(Region annotation records)
..............................

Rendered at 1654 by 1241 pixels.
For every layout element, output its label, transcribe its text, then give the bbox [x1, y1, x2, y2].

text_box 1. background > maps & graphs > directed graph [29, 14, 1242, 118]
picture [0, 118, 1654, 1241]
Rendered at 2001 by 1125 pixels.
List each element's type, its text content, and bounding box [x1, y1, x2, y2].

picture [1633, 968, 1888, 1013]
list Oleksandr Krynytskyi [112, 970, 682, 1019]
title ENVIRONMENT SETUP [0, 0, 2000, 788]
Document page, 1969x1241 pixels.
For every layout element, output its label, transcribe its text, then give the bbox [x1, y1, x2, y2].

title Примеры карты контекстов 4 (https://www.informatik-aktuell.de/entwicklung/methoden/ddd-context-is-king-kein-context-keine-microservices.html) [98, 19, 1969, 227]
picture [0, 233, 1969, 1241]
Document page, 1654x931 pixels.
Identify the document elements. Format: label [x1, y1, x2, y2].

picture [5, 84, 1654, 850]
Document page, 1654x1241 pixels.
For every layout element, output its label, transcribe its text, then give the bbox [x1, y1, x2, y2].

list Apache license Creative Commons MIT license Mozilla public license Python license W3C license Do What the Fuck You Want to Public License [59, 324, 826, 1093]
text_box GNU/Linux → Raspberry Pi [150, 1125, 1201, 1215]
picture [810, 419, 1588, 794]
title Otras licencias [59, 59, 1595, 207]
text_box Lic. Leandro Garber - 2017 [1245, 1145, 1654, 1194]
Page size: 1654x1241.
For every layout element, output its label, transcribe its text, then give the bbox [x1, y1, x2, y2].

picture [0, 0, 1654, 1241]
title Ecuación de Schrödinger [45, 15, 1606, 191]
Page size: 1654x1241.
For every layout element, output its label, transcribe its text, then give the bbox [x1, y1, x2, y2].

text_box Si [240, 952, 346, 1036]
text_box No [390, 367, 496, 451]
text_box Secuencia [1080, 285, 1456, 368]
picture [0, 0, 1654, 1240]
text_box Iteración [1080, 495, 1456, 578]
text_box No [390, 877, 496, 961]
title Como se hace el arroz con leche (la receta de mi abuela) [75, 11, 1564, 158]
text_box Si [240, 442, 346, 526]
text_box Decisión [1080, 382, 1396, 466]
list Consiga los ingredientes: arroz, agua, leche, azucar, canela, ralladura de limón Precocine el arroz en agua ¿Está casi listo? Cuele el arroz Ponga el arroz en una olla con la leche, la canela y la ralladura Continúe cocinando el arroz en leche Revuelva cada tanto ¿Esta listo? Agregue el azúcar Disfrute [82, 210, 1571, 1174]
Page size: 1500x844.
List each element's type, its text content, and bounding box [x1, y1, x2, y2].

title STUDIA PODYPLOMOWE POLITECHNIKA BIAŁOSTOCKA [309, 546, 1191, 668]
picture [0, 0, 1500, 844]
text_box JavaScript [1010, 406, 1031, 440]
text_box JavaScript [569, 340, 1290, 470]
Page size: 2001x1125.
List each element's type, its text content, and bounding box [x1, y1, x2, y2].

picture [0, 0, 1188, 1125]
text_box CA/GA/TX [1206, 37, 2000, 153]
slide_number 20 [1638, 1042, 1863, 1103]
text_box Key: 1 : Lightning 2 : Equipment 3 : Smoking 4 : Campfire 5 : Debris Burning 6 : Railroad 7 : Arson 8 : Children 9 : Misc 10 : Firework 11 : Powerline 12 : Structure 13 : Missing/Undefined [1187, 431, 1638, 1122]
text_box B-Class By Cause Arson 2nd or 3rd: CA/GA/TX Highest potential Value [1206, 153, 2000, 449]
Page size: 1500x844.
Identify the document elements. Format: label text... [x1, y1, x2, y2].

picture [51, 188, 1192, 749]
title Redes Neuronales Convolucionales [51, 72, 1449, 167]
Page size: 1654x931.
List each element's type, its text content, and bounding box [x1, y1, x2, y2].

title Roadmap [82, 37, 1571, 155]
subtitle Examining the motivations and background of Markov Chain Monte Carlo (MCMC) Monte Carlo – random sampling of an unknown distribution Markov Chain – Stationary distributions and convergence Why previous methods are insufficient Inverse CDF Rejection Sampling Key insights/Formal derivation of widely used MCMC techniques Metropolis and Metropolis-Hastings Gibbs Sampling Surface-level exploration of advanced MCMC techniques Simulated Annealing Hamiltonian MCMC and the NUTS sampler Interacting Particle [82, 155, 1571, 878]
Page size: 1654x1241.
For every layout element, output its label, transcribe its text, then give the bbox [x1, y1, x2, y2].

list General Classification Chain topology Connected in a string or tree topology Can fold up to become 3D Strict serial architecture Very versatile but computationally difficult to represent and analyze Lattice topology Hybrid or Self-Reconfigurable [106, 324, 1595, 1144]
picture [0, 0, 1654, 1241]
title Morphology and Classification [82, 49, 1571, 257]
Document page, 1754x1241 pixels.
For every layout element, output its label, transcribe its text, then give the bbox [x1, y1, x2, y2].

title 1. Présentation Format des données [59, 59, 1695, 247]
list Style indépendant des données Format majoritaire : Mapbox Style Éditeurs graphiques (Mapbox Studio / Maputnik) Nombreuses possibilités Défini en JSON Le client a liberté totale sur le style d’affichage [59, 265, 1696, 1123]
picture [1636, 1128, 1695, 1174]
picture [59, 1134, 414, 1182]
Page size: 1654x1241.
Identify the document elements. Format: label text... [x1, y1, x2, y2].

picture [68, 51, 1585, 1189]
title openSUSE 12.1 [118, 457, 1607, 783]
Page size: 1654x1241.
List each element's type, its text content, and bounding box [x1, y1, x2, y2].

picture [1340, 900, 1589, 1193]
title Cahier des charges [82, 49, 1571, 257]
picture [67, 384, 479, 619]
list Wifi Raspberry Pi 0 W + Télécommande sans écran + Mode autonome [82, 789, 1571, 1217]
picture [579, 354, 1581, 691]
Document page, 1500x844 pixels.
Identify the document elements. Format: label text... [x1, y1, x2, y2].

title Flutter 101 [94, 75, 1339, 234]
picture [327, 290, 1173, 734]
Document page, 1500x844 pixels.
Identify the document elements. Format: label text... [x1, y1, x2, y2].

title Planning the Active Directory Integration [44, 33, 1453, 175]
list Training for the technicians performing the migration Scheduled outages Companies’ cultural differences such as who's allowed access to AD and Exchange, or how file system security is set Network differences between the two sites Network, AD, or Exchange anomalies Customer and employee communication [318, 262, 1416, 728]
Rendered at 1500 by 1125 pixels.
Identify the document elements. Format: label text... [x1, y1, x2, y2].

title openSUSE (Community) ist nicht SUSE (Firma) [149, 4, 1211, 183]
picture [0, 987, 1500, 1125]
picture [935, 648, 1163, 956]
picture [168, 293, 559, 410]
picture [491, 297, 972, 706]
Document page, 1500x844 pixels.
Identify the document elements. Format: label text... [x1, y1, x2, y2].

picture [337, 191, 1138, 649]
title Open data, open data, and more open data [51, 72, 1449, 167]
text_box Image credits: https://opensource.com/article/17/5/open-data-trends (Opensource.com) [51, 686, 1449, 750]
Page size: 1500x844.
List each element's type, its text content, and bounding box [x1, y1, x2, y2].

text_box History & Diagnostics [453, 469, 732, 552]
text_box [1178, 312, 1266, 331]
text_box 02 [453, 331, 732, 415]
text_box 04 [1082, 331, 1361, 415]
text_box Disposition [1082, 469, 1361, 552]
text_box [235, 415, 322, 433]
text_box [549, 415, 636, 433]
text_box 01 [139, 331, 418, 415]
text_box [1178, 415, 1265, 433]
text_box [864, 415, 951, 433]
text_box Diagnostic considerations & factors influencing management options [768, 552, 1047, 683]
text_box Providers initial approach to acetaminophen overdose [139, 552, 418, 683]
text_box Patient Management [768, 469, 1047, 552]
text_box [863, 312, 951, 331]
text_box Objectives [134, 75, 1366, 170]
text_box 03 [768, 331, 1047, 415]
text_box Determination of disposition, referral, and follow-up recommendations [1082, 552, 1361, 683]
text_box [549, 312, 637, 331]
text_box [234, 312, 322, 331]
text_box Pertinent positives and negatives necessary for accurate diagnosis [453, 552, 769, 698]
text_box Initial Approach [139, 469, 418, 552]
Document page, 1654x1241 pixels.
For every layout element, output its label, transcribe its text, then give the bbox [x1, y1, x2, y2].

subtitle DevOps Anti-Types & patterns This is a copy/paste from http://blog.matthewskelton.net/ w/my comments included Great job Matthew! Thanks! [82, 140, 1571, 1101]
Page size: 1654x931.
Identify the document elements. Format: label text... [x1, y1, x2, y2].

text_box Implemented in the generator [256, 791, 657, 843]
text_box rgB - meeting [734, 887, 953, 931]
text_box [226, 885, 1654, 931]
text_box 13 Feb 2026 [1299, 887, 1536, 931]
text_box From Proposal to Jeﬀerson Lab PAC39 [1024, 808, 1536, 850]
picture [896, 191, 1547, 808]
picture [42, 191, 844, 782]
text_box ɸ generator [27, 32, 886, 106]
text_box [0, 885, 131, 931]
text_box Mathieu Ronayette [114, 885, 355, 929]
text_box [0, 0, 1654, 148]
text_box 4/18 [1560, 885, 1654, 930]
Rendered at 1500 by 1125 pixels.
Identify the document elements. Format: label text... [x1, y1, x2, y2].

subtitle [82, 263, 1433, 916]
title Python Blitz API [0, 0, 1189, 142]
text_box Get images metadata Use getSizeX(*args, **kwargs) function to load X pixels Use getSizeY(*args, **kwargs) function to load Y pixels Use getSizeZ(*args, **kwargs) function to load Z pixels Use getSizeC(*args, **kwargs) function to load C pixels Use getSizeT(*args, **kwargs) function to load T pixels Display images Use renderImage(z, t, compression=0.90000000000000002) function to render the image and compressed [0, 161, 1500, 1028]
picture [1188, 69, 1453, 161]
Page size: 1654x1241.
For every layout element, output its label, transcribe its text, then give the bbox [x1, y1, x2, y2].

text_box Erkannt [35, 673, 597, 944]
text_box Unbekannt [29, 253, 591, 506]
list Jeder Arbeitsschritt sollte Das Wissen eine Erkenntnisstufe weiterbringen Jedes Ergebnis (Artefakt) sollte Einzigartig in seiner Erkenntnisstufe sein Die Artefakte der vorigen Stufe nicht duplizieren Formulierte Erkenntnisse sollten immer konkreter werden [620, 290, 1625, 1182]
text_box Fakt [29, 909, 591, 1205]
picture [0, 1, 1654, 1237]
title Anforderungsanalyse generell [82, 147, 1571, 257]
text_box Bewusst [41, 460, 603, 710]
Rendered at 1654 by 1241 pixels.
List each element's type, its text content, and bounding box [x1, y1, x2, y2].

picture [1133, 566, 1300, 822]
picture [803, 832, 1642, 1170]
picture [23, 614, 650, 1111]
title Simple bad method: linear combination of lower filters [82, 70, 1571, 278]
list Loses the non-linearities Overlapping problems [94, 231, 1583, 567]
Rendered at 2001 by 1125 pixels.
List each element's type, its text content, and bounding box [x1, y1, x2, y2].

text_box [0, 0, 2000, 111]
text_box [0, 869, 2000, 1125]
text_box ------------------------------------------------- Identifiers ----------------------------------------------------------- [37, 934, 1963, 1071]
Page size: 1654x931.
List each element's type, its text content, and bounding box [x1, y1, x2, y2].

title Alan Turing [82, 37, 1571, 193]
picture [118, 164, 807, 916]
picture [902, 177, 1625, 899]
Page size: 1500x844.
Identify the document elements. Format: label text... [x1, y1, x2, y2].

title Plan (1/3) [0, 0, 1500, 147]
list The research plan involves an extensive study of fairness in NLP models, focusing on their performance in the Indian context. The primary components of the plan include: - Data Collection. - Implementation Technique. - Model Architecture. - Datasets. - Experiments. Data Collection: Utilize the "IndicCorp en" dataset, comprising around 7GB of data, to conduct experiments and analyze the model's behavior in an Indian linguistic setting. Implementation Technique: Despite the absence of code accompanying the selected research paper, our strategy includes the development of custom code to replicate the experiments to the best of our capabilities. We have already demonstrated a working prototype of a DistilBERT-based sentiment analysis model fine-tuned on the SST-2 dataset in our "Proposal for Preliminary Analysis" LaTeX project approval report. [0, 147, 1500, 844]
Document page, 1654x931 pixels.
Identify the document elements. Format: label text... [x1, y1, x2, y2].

..............................

- Problem to solve: Write out everything from the start of the records down to the line containing "picture [0, 118, 1654, 1241]", including both of these ends.

- Finished task:
Rendered at 1654 by 1241 pixels.
For every layout element, output its label, transcribe its text, then give the bbox [x1, y1, x2, y2].

text_box 1. background > maps & graphs > directed graph [29, 14, 1242, 118]
picture [0, 118, 1654, 1241]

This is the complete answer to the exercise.